During August, UNICEF reached more than 186,890 people in 28 hard-to-reach (HTR) locations with life-saving interventions and critical services through its regular programme, inter-agency cross-line convoys and cross-border interventions in the areas of water, sanitation and hygiene (WASH), education, health, nutrition and child protection. UNICEF delivered supplies for at least 43,046 beneficiaries in nine besieged areas.
Humanitarian Leadership and Coordination
UNICEF continues to collaborate with humanitarian sector partners to deliver WASH, education, child protection and nutrition services to conflict-affected populations. UNICEF leads the WASH, Nutrition and Education sectors and is the subsector lead for Child Protection.
The WASH sector has been active in helping to contain the risk of disease outbreaks during the hot summer months in addition to responding to the humanitarian situation in Aleppo through the provision of fuel and rehabilitation of key infrastructure damaged by fighting.

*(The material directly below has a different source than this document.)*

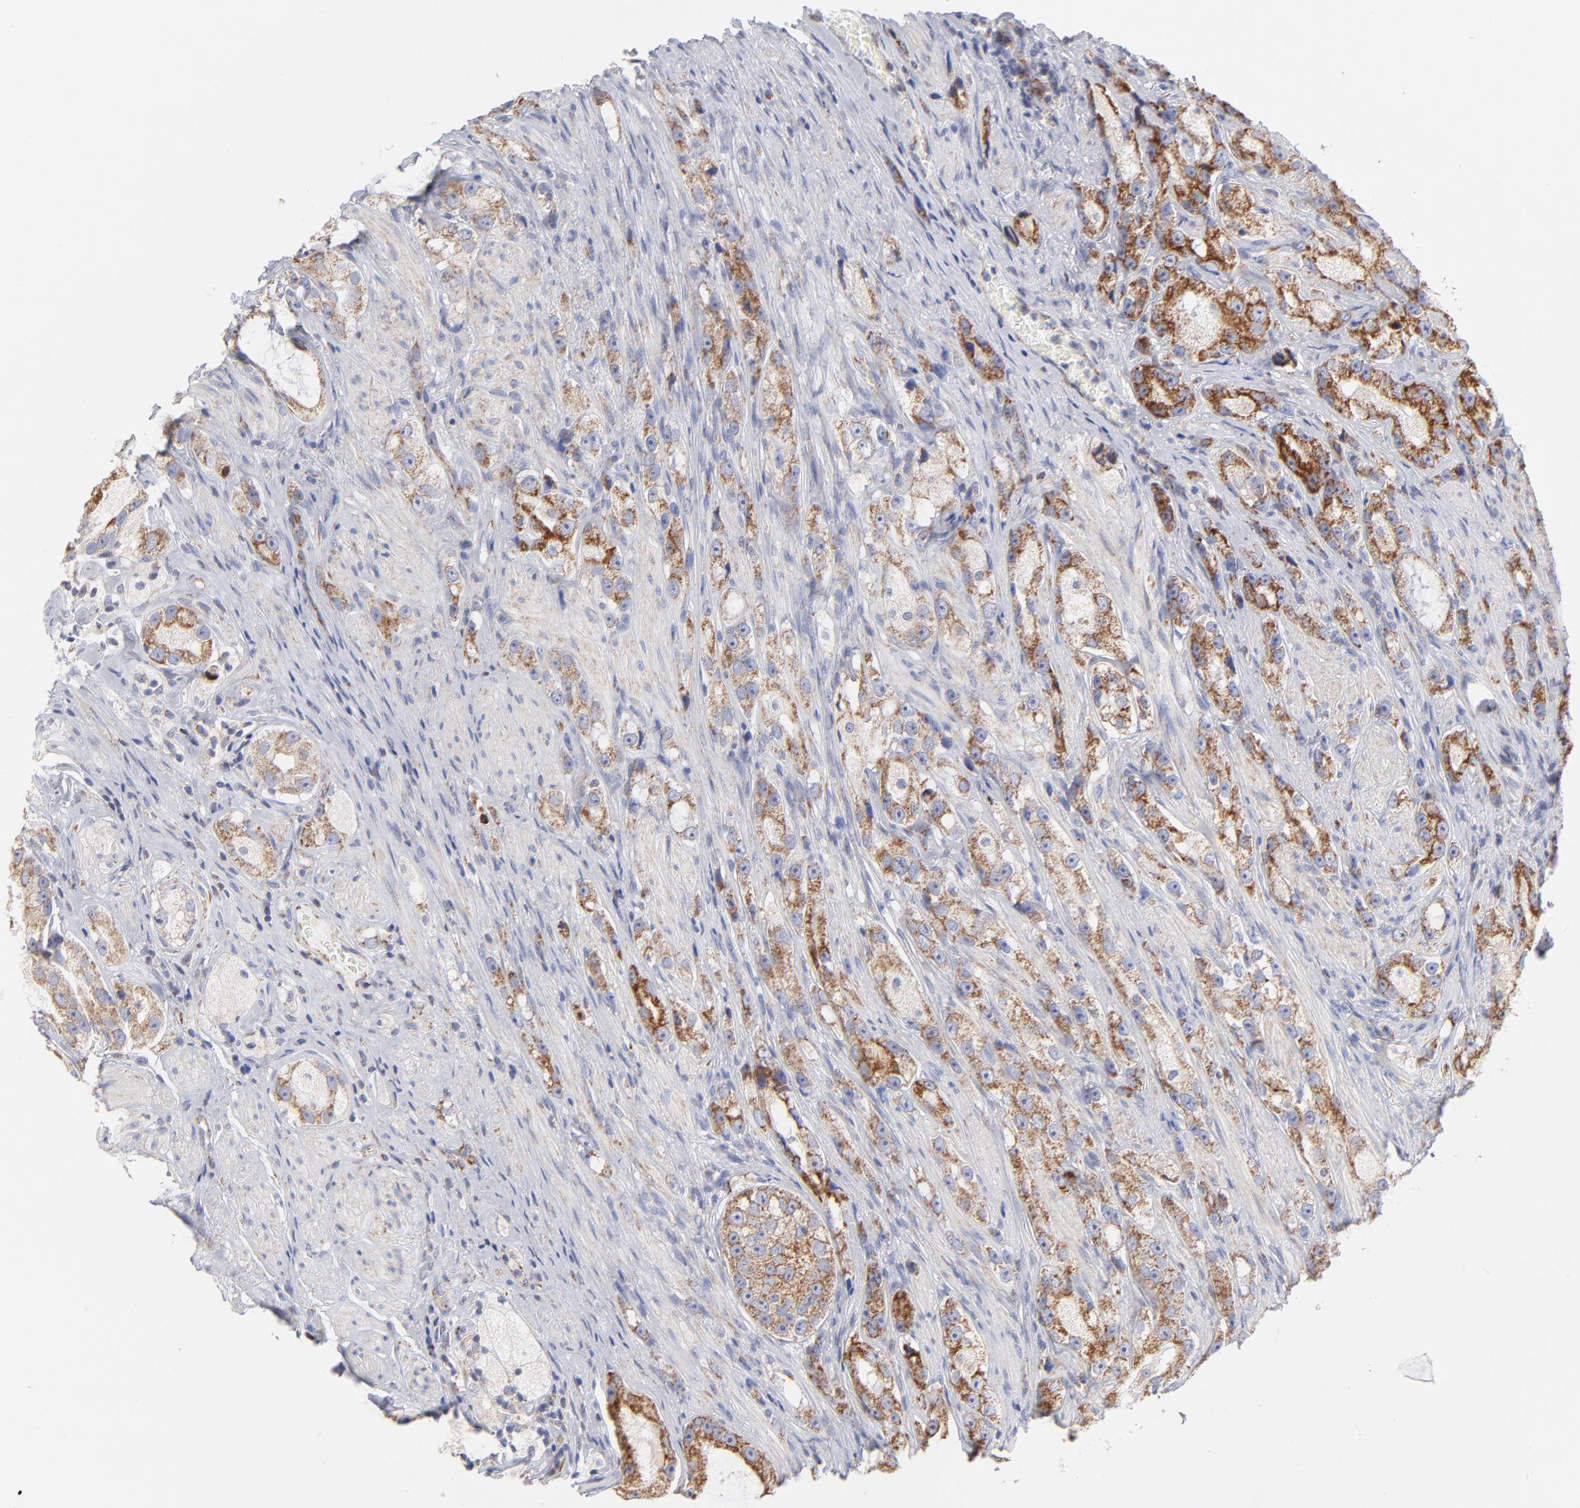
{"staining": {"intensity": "moderate", "quantity": ">75%", "location": "cytoplasmic/membranous"}, "tissue": "prostate cancer", "cell_type": "Tumor cells", "image_type": "cancer", "snomed": [{"axis": "morphology", "description": "Adenocarcinoma, High grade"}, {"axis": "topography", "description": "Prostate"}], "caption": "Protein expression analysis of high-grade adenocarcinoma (prostate) shows moderate cytoplasmic/membranous staining in approximately >75% of tumor cells. (Stains: DAB (3,3'-diaminobenzidine) in brown, nuclei in blue, Microscopy: brightfield microscopy at high magnification).", "gene": "TIMM8A", "patient": {"sex": "male", "age": 63}}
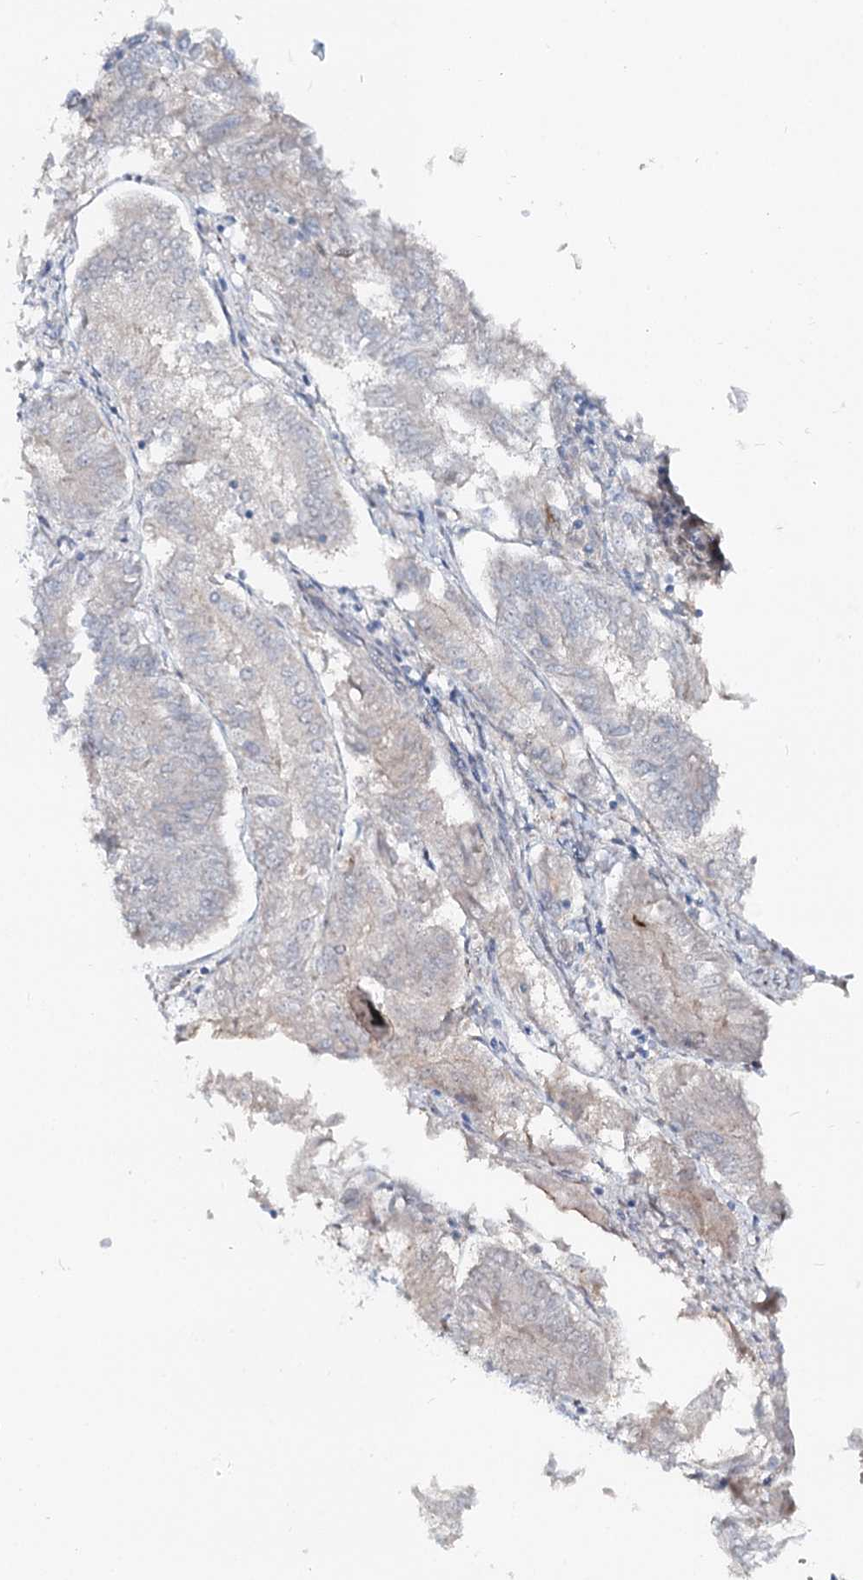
{"staining": {"intensity": "negative", "quantity": "none", "location": "none"}, "tissue": "endometrial cancer", "cell_type": "Tumor cells", "image_type": "cancer", "snomed": [{"axis": "morphology", "description": "Adenocarcinoma, NOS"}, {"axis": "topography", "description": "Endometrium"}], "caption": "There is no significant expression in tumor cells of adenocarcinoma (endometrial).", "gene": "FGF19", "patient": {"sex": "female", "age": 58}}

Moreover, WASH sector partners have conducted assessments across the three operational hubs which provide an overview of the WASH situation nationwide and main humanitarian needs faced by the population inside Syria. This is an important step forward as a significant proportion of the data is at community level. All data is analyzed with partners across the three hubs to contribute to a better targeted plan for the sector in 2017.